Allégorie du soleil couchant qui sera reprise par Ovide[3], selon Apollonios de Rhodes, Zeus y précipite par la foudre l'orgueilleuxPhaéton emporté sur un char du soleil incendiaire qu'il ne maîtrise plus[4]. Le bruissement des feuilles de peupliers noirs[note 2] qui le bordent est comparé aux pleurs des sœurs de la divinité déchue, les Héliades, et leurs larmes à l'ambre[5] qu'il charrie. C'est dans ses marais que la tradition hésiodique fait naître le cygne, oiseau fuyant les cieux, par transfiguration du demi-frère de Phaéton et roi de Ligurie, Cycnos, homonyme d'un fils de Pyrène, blanchi par le chagrin[6].
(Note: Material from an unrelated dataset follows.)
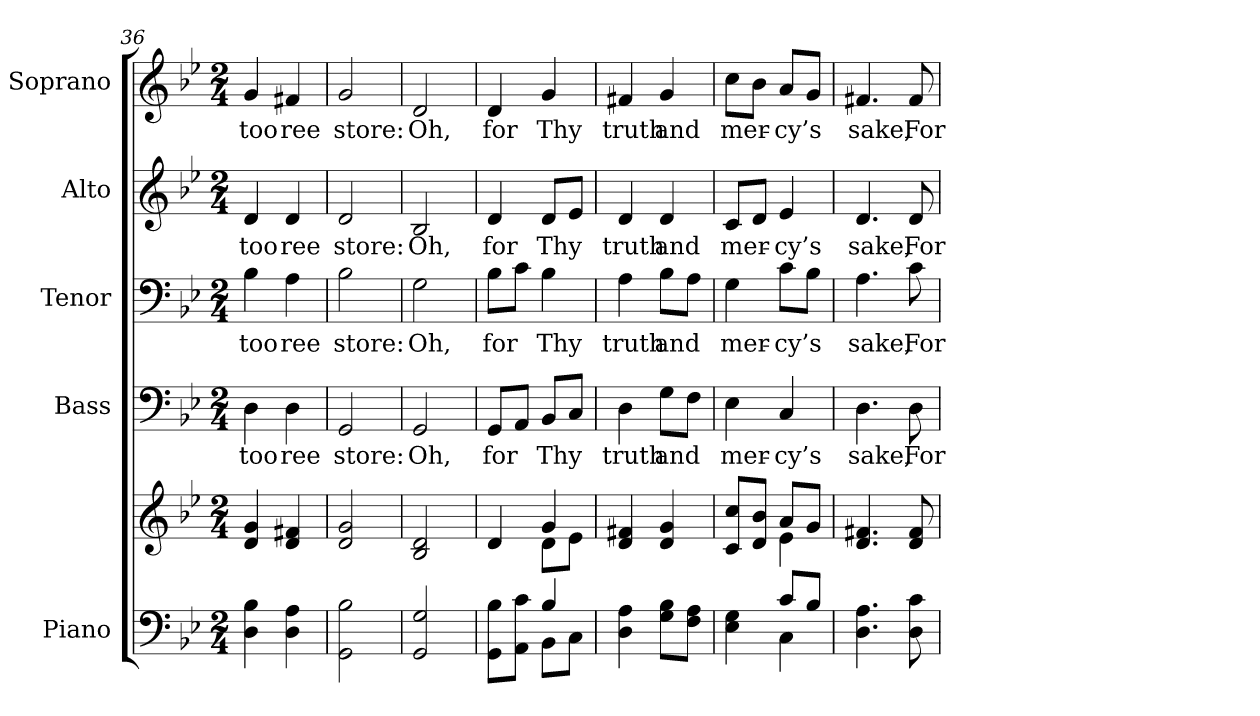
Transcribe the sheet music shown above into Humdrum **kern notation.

Diodore, tout en rappelant les légendes grecques[7], se fait le rapporteur de traditions propres aux Atlantes, habitants de l'Atlas[8], selon lesquelles, reprenant le thème du feu solaire se couchant dans une eau courante, les Titans jaloux de l'amour incestueux de leur sœur Basilée[note 3] pour leur frère Hypérion avaient fait noyer dans ce fleuve le fils de celui-ci, Hélios, « Soleil », dont le nom fut désormais consacré[9] à l'astre auparavant appelé Elector[10], Ήλέκτωρ c'est-à-dire « Brillant, Étincelant »[11].
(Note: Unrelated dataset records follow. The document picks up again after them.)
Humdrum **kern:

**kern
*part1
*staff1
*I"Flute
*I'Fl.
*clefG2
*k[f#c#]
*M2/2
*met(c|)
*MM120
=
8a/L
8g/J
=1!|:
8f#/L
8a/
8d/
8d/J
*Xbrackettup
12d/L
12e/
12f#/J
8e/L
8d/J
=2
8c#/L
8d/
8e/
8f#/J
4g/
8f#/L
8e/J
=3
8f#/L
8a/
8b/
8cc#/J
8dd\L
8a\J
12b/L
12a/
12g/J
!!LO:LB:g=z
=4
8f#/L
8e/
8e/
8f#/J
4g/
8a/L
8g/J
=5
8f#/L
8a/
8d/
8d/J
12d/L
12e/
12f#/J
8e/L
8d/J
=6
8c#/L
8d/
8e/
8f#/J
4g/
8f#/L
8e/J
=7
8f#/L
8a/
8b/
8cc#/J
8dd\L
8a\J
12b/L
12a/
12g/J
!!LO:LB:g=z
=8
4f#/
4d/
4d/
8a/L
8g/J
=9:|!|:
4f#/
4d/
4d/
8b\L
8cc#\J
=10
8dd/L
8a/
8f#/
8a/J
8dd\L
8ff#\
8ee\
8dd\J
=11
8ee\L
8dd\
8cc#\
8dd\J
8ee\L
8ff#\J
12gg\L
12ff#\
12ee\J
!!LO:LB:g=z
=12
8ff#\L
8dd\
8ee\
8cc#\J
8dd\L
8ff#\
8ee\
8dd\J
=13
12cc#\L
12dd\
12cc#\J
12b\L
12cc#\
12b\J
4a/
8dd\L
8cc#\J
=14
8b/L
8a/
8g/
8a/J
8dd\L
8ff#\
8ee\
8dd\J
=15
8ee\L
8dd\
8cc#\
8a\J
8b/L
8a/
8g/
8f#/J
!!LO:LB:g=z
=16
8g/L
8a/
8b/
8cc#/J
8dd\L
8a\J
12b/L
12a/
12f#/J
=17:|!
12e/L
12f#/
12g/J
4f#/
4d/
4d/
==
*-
Confondu par Eschyle avec le Rhône[10], aux bouches duquel fut installée la colonie phocéenne alors la plus occidentale, il a été tout aussi bien décrit comme un de ses affluents[16] ou de ses embranchements[17]. En tant que constellation du Fleuve[18], il a été également identifié au Nil[19], pays du dieu solaire Rê. Hérodote, qui le distinguait de ce dernier, récusait déjà, à cause du nom grec du fleuve, son identification, apparemment populaire au Ve siècle av. J.-C., au Rhin « qui se jette dans la mer du Nord » ou à la Vistule « par lequel, dit on, l'ambre est importé »[20],[note 4].
Pour les Athéniens, le nom du fleuve mythique a servi à désigner un affluent de l'Ilissos[21] coulant à l'ouest de la cité attique, près du Lycée[22].
Citations
« Ny les Phaëthontides sœurs Nous peuvent egaler és pleurs Qu'ils versent pour leur frere Tombé dans le fleuve Eridan. »
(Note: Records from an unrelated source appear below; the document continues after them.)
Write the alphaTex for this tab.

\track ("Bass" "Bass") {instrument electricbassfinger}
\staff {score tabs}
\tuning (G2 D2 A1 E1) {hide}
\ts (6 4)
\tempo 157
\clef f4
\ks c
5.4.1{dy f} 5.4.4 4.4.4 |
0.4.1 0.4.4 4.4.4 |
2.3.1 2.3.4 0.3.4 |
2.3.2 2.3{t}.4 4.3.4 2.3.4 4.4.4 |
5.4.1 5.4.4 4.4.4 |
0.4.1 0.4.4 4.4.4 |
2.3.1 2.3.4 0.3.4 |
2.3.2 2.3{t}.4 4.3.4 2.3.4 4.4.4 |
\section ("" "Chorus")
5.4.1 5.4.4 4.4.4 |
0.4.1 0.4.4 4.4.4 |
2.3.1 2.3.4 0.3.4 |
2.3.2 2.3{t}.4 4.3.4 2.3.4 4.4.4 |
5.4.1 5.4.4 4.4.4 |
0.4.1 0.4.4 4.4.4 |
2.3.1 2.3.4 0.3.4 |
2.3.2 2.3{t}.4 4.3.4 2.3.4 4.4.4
↑Dans le premier cas, on peut supposer une évocation des trésors sacrifiés aux fleuves, ce que reprennent les mythes qui y voient précitées un certain nombre de figures allégoriques évoquées par ces mêmes mythes. L'évocation des trésors enfouis dans les fleuves est renforcée dans ces mythes par l'association des idées de soleil, d'or, d'ambre et d'électrum, thème repris dans de nombreuses légendes comme celle de L'Or du Rhin de la Chanson des Nibelungen. Dans le second cas, on peut imaginer que le fleuve est poétiquement figuré comme étant celui qui conduit, durant la nuit, le soleil devenu invisible de l'ouest à l'est où celui-ci rejaillit au matin.
↑L'île nordique de Basilée, que Pythéas a reconnue (Pline l'Ancien, Histoire naturelle [détail des éditions] [lire en ligne], IV, 27) en ce que le controversé pasteur Jürgen Spanuth a identifié, à cause du nom principalement, à Heligoland ((en) M. Cary et E. H. Warmington, The Ancient Explorers, Penguin Books, 1963, p. 53 et suiv. ; Pierre Vidal-Naquet, L'Atlantide : petite histoire d'un mythe platonicien, Belles Lettres, 2005, p. 127.), était réputée, selon Diodore (V, 23), produire sinon exporter l'ambre.
↑Pline (XXXVII, 11) note que la route de l'ambre aboutissait aux bouches du Pô d'où il était embarqué pour la Grèce.